В павильоне металлургии за минералами следовали металлы в натуральном их виде: железо, олово, сталь, медь. цинк, серебро и всевозможные металлические сплавы. Далее те же металлы в обработанном виде: литой чугун, листовое и оцинкованное железо, бандажи, медные, свинцовые и цинковые листы. Затем следовали продукты все более тщательной и сложной отделки.

Демонстрировались слесарные и кузнечные работы: колеса, гигантская труба без спаев, цепи и пр. Крупные предметы сменялись постепенно мелкими: за цепями следовали проволока, сетки, винты, гайки и сотни разнообразных металлических изделий вплоть до булавок и иголок. Вся эта грандиозная металлическая выставка примыкала к машинному отделу и служила удачным преддверием величественного храма машин.

Среди паровых агрегатов преобладали машины американца Корлиса, известные в Европе со времен Парижской выставки 1867 г. Самая большая на выставке 1889 г. — 1200-сильная углеподъемная машина Корлиса, была изготовлена бельгийской фирмой. Все собранные на выставке двигатели обладали общей мощностью 5500 л. с. С двигателями на выставке очень внимательно знакомился немецкий инженер Р. Дизель — им овладевала идея создания теплового двигателя нового типа.

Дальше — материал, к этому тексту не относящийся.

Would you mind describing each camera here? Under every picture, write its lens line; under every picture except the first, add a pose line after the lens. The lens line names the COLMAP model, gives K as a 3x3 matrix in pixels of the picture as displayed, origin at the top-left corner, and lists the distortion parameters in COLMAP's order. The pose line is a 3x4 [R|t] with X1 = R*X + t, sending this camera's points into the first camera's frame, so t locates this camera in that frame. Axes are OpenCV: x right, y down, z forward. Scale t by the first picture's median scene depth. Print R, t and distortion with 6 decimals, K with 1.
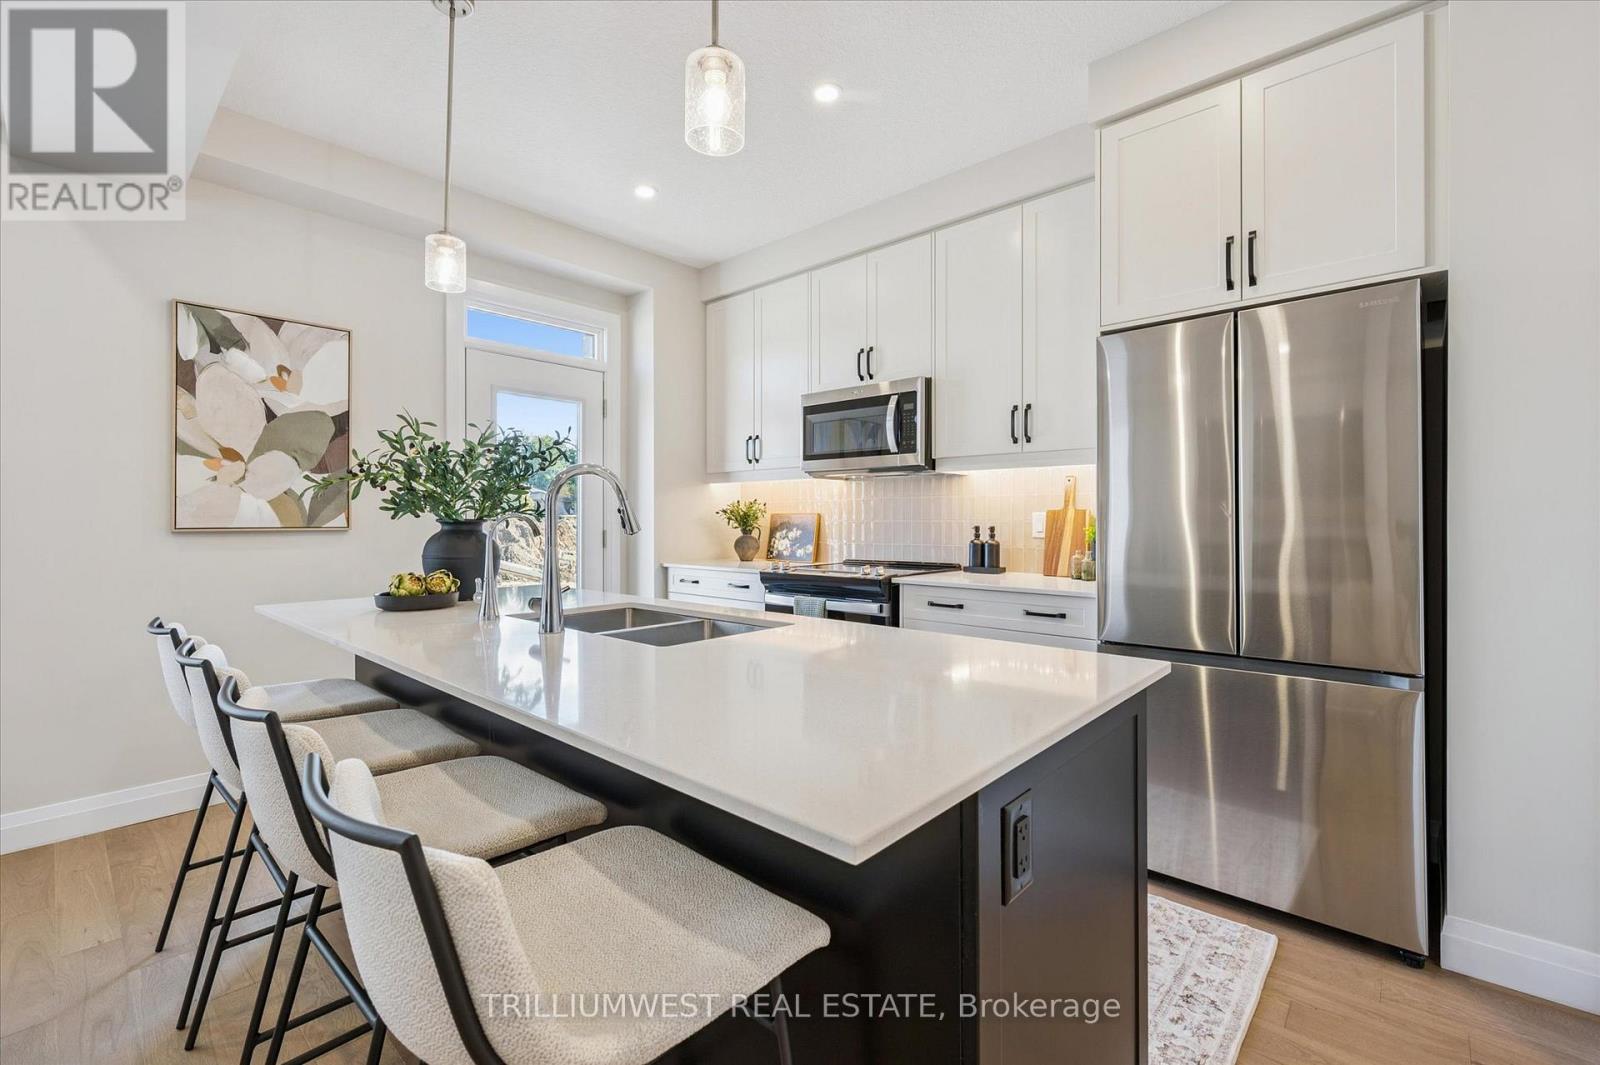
lens RADIAL K [[702.3, 0, 802.1], [0, 702.3, 519.0], [0, 0, 1]] dist [0.004180, 0.000139]
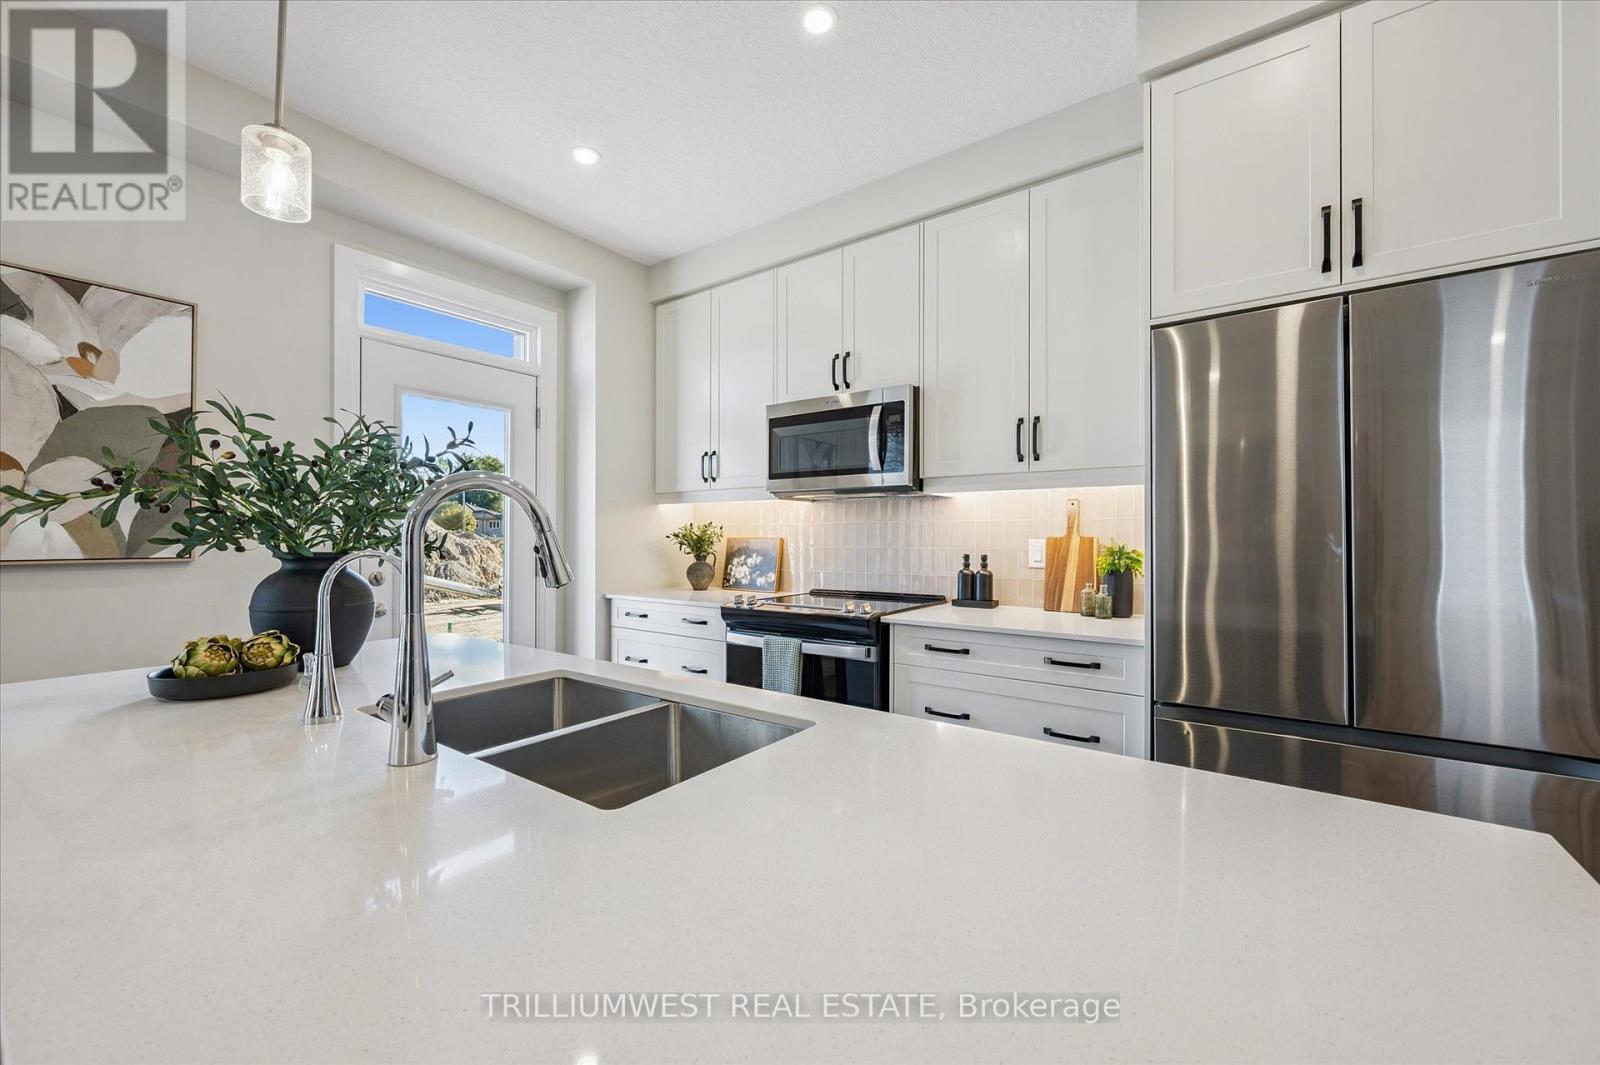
lens RADIAL K [[639.7, 0, 804.7], [0, 639.7, 535.4], [0, 0, 1]] dist [-0.001795, -0.000012]
pose [[0.994170, 0.002370, 0.107799, -0.044770], [-0.002111, 0.999995, -0.002514, -0.011820], [-0.107804, 0.002272, 0.994170, 0.214930]]
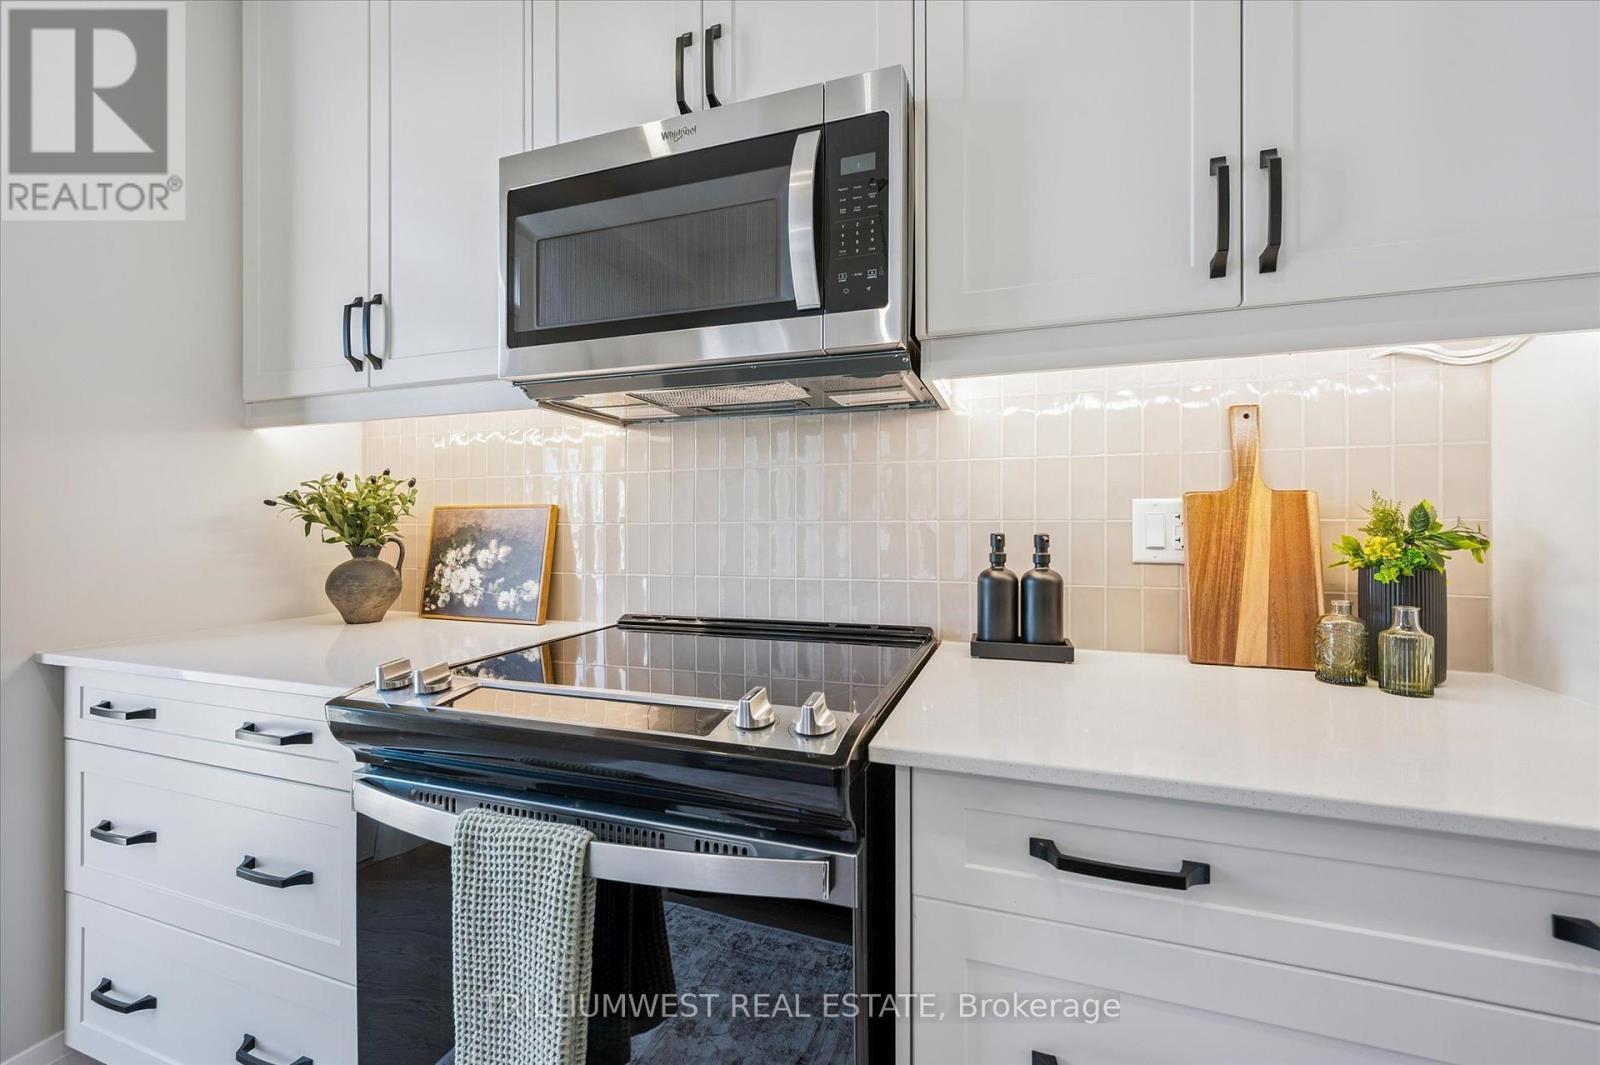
lens RADIAL K [[639.7, 0, 809.9], [0, 639.7, 521.6], [0, 0, 1]] dist [-0.001795, -0.000012]
pose [[0.917752, -0.003154, 0.397141, 0.014630], [0.003020, 0.999995, 0.000964, 0.002388], [-0.397142, 0.000315, 0.917757, 0.729383]]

На выставке 1889 г. наряду с процессами Бессемера и Мартена отмечалось появление дефосфорации металла в конверторах способом Томаса или в мартеновских печах с основным подом. Однако новый процесс, как верно отмечали специалисты, не мог дать повода к устройству эффективной экспозиции, производственные агрегаты подвергались лишь незначительному внешнему изменению. «Нужен очень опытный глаз, — писал Г. Брессон, — чтобы отличить сталь дефосфорированную от стали, приготовленной из бесфосфорных руд, а между тем тот факт, что шлак с преобладанием извести позволяет выделить из расплавленного железа фосфор — модифицировал всю металлургическую карту Европы. Вот главнейшее усовершенствование, которое предстояло заявить на Всемирной выставке 1889 г.»

Был на выставке русский металлург Д. К. Чернов. В лаборатории французского металлурга Луи Ле Шателье он знакомился с его изобретением — пирометром для измерения высоких температур. Французские металлурги показали Чернову новый способ охлаждения стали при закалке. Для получения наиболее прочной мелкозернистой структуры металла французские исследователи воспользовались основными положениями теории Чернова и с этой целью применили закалку в жидком свинце. Международный экспертный совет, в состав которого входил Чернов, дал новому способу положительное заключение.

Летом 1889 г. нахлынувшая со всего света публика наводнила Париж. Свои впечатления о выставке оставили многие видные современники. Эдмон Гонкур в «Дневнике» записал: «Эйфелева башня, разные экзотические сооружения — все это кажется порождением мечты... Она (выставка. — Н. М.), в сущности, слишком велика, слишком обширна — тут всего слишком много, и внимание рассеивается, не задерживаясь ни на чем». Не одобрял французский писатель и главного сооружения выставки: «Эйфелева башня похожа на маяк, оставленный на земле исчезнувшим поколением, предками десятого поколения». А вот другой француз, Эмиль Золя, поддерживал строительство золотисто-серебряной башни.

Из русских на выставке побывали книгоиздатель-просветитель М. В. Сабашников, критик В. В. Стасов. Г. В. Плеханов, посетив выставку, отправился в Лондон, чтобы лично познакомиться с Ф. Энгельсом.

Привлекательность Парижа для русской интеллигенции объясняет М. В. Сабашников: «Мне кажется, что Париж в дни юбилейной выставки представлял нечто совершенно исключительное... Для нас же Париж всегда оставался привлекательным своей общественной и политической жизнью, научными учреждениями, музеями, галереями, выставками,, театрами и концертами». Недаром М. Е. Салтыков-Щедрин подметил: «Прогулки по улицам Парижа, в смысле разнообразия, не уступают прогулке по любой выставке».